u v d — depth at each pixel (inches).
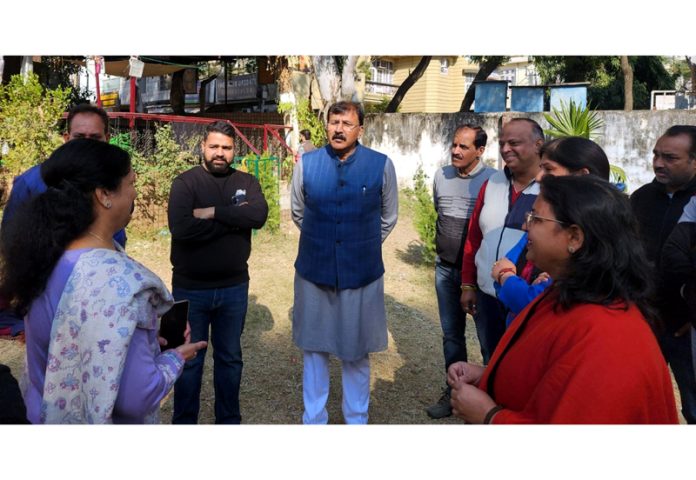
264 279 271.3
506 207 122.6
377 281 132.5
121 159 70.4
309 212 129.5
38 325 67.2
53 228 66.2
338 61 524.7
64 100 326.0
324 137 539.2
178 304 86.1
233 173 135.3
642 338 57.1
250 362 182.5
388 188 130.2
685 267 104.6
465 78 995.3
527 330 67.8
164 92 961.5
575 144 92.4
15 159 304.7
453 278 152.8
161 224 337.1
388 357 191.5
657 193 127.0
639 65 743.1
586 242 60.2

* * * * * * *

## Activity
Return the full listing exactly as it appears above, without its pictures.

## Output of the exercise
u v d — depth at each pixel (inches).
264 279 271.3
506 207 122.6
377 281 132.5
121 159 70.4
309 212 129.5
38 325 67.2
53 228 66.2
338 61 524.7
64 100 326.0
324 137 539.2
178 304 86.1
233 173 135.3
642 338 57.1
250 362 182.5
388 188 130.2
685 267 104.6
465 78 995.3
527 330 67.8
164 92 961.5
575 144 92.4
15 159 304.7
453 278 152.8
161 224 337.1
388 357 191.5
657 193 127.0
639 65 743.1
586 242 60.2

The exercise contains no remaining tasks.